## SELECTED EXCERPT
------------------------------
#+title: 

 #+author: Robert McIntyre

 #+email: rlm@mit.edu

 #+description: sensory utilities

 #+keywords: simulation, jMonkeyEngine3, clojure, simulated senses

 #+SETUPFILE: ../../aurellem/org/setup.org

 #+INCLUDE: ../../aurellem/org/level-0.org

 

 

 * Blender Utilities

 In blender, any object can be assigned an arbitray number of key-value

 pairs which are called "Custom Properties". These are accessable in

 jMonkyeEngine when blender files are imported with the

 =BlenderLoader=. =(meta-data)= extracts these properties.

 

 #+name: blender-1

 #+begin_src clojure

 (defn meta-data

   "Get the meta-data for a node created with blender."

   [blender-node key]

   (if-let [data (.getUserData blender-node "properties")]

     (.findValue data key) nil))

 #+end_src

 

 Blender uses a different coordinate system than jMonkeyEngine so it

 is useful to be able to convert between the two. These only come into

 play when the meta-data of a node refers to a vector in the blender

 coordinate system.

 

 #+name: blender-2

 #+begin_src clojure

 (defn jme-to-blender

   "Convert from JME coordinates to Blender coordinates"

   [#^Vector3f in]

   (Vector3f. (.getX in) (- (.getZ in)) (.getY in)))

 

 (defn blender-to-jme

   "Convert from Blender coordinates to JME coordinates"
------------------------------
## DATASET
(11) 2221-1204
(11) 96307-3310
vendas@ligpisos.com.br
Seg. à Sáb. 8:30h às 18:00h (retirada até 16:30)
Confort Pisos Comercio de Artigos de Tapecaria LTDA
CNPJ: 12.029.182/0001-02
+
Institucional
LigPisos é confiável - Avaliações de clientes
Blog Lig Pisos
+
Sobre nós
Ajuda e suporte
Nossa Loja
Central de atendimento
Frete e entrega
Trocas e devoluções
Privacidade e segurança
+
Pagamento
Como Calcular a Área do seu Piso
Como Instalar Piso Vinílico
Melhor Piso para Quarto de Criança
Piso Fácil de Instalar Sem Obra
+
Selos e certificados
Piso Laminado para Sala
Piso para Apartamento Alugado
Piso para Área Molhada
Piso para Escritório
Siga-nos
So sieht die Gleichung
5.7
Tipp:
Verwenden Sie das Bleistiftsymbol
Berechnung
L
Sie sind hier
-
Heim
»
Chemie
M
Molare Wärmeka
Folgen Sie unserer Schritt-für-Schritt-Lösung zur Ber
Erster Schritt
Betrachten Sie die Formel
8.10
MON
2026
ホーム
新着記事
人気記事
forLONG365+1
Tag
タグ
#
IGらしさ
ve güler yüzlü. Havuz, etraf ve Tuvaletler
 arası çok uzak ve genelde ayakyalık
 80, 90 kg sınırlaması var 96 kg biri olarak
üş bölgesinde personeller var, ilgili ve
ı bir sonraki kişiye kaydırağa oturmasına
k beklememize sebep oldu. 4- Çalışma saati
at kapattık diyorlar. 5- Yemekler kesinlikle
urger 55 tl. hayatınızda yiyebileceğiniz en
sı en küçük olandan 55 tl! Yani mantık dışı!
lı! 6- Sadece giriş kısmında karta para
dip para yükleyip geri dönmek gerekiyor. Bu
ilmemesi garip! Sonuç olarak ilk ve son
------------------------------
## EXERCISE INSTRUCTIONS
A. Reproduce the entire listing that follows the Blender utilities notes, every line unchanged and in order.
B. Continue the notes on Blender utilities from the point where they stop.

## RESPONSES BY TASK
A.
(11) 2221-1204
(11) 96307-3310
vendas@ligpisos.com.br
Seg. à Sáb. 8:30h às 18:00h (retirada até 16:30)
Confort Pisos Comercio de Artigos de Tapecaria LTDA
CNPJ: 12.029.182/0001-02
+
Institucional
LigPisos é confiável - Avaliações de clientes
Blog Lig Pisos
+
Sobre nós
Ajuda e suporte
Nossa Loja
Central de atendimento
Frete e entrega
Trocas e devoluções
Privacidade e segurança
+
Pagamento
Como Calcular a Área do seu Piso
Como Instalar Piso Vinílico
Melhor Piso para Quarto de Criança
Piso Fácil de Instalar Sem Obra
+
Selos e certificados
Piso Laminado para Sala
Piso para Apartamento Alugado
Piso para Área Molhada
Piso para Escritório
Siga-nos
So sieht die Gleichung
5.7
Tipp:
Verwenden Sie das Bleistiftsymbol
Berechnung
L
Sie sind hier
-
Heim
»
Chemie
M
Molare Wärmeka
Folgen Sie unserer Schritt-für-Schritt-Lösung zur Ber
Erster Schritt
Betrachten Sie die Formel
8.10
MON
2026
ホーム
新着記事
人気記事
forLONG365+1
Tag
タグ
#
IGらしさ
ve güler yüzlü. Havuz, etraf ve Tuvaletler
 arası çok uzak ve genelde ayakyalık
 80, 90 kg sınırlaması var 96 kg biri olarak
üş bölgesinde personeller var, ilgili ve
ı bir sonraki kişiye kaydırağa oturmasına
k beklememize sebep oldu. 4- Çalışma saati
at kapattık diyorlar. 5- Yemekler kesinlikle
urger 55 tl. hayatınızda yiyebileceğiniz en
sı en küçük olandan 55 tl! Yani mantık dışı!
lı! 6- Sadece giriş kısmında karta para
dip para yükleyip geri dönmek gerekiyor. Bu
ilmemesi garip! Sonuç olarak ilk ve son

B.
   [#^Vector3f in]

   (Vector3f. (.getX in) (.getZ in) (- (.getY in))))

 #+end_src

 

 * Sense Topology

 

 Human beings are three-dimensional objects, and the nerves that

 transmit data from our various sense organs to our brain are

 essentially one-dimensional. This leaves up to two dimensions in which

 our sensory information may flow.  For example, imagine your skin: it

 is a two-dimensional surface around a three-dimensional object (your

 body). It has discrete touch sensors embedded at various points, and

 the density of these sensors corresponds to the sensitivity of that

 region of skin. Each touch sensor connects to a nerve, all of which

 eventually are bundled together as they travel up the spinal cord to

 the brain. Intersect the spinal nerves with a guillotining plane and

 you will see all of the sensory data of the skin revealed in a roughly

 circular two-dimensional image which is the cross section of the

 spinal cord.  Points on this image that are close together in this

 circle represent touch sensors that are /probably/ close together on

 the skin, although there is of course some cutting and rerangement

 that has to be done to transfer the complicated surface of the skin

 onto a two dimensional image.

 

 Most human senses consist of many discrete sensors of various

 properties distributed along a surface at various densities.  For

 skin, it is Pacinian corpuscles, Meissner's corpuscles, Merkel's

 disks, and Ruffini's endings, which detect pressure and vibration of

 various intensities.  For ears, it is the stereocilia distributed

 along the basilar membrane inside the cochlea; each one is sensitive

 to a slightly different frequency of sound. For eyes, it is rods

 and cones distributed along the surface of the retina. In each case,

 we can describe the sense with a surface and a distribution of sensors

 along that surface.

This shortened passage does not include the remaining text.